‘Significant’ market access barriers faced by US businesses in India: Wilbur Ross

The Indian Express, ENS Economic Bureau, May 08, 2019

US Secretary of Commerce Wilbur Ross along with other members of the country’s delegation in India met with Prime Minister Narendra Modi on Tuesday to discuss issues that have impacted trade between the two countries.
“We just had a meeting this morning with Secretary Ross and others … with Bithe Prime Minister in which we raised all of these issues very clearly and the government understands what our position is,” said Kenneth I Juster, US Ambassador to India, during the Trade Winds Indo-Pacific Business Forum in Delhi.
“We must also recognise that it (India) remains a challenging market. The regulatory and policy environment is complex and often difficult to navigate. We at the US embassy and the US missions throughout this country will continually work with the Indian government to seek to lower barriers to trade and increase market access,” he added.

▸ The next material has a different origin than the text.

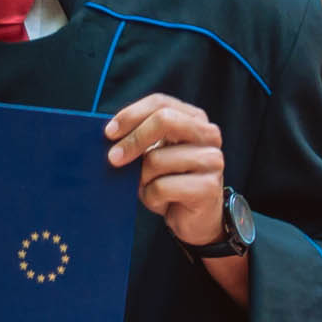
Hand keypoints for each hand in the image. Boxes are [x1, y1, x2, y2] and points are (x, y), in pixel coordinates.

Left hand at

According to Commerce Minister Suresh Prabhu, trade issues can be “sorted out in a way that benefits both countries.”
“We have a trade surplus with the US,” said Prabhu, adding that, at the same
time, India’s imports of larger products like aircraft from American companies like Boeing could help offset this surplus going forward.

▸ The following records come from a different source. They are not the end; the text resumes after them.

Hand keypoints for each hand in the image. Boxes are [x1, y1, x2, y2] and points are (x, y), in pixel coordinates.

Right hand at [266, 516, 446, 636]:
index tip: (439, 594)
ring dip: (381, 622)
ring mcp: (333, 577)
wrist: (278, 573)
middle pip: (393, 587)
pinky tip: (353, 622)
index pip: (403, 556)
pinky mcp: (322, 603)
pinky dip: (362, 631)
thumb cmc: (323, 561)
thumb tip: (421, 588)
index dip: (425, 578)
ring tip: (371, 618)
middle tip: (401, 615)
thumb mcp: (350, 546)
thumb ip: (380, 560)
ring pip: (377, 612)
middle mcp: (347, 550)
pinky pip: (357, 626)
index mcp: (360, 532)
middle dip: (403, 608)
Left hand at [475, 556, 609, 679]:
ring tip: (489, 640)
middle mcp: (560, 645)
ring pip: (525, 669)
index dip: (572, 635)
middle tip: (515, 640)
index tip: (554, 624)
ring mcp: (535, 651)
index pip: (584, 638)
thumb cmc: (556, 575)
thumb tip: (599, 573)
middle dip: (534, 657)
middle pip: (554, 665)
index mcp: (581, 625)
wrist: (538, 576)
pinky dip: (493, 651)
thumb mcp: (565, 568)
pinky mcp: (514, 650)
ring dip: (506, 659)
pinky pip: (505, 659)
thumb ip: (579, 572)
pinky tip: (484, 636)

However, the US Commerce Secretary reiterated the US government’s criticism of India’s regulatory and trade policies, which he said have caused an “imbalance” that needs to be counteracted.
American businesses currently face “significant” market access barriers in India, including tariff and non-tariff barriers as well as “multiple practices and regulations that disadvantage foreign companies,” he said.
Despite India is expected to become the world’s largest consumer market by 2030, it is only the US’ 13th largest export market “due to overly restrictive market access barriers,” said Ross.
“Meanwhile, the US is India’s largest export market, accounting for something like 20 per cent of the total. There is a real imbalance,” he said.
Even while US exports of goods to India last year increased by 29 per cent to $33 billion, the “problem” is that the US’ imports from India had also increased over 10 per cent to $54 billion, representing a trade deficit of $21 billion in goods, said the US Commerce Secretary.
The US also had a trade deficit of $3 billion with India in the services sector last year, largely due to India’s “very strong” capability in IT services, according to him.
Ross specifically mentioned India’s average applied tariff rate (13.8 per cent), its tariff on automobiles (60 per cent), motorcycles (50 per cent), alcoholic beverages (150 per cent) and its bound tariff rates on agricultural products, which he said were as high as 300 per cent in some cases.
“These are not justified percentages. They are way too high,” Ross said.
“Our goal is to eliminate barriers to US companies, operating here, including data-localisation restrictions that actually weaken data security and increase the cost of doing business,” he added.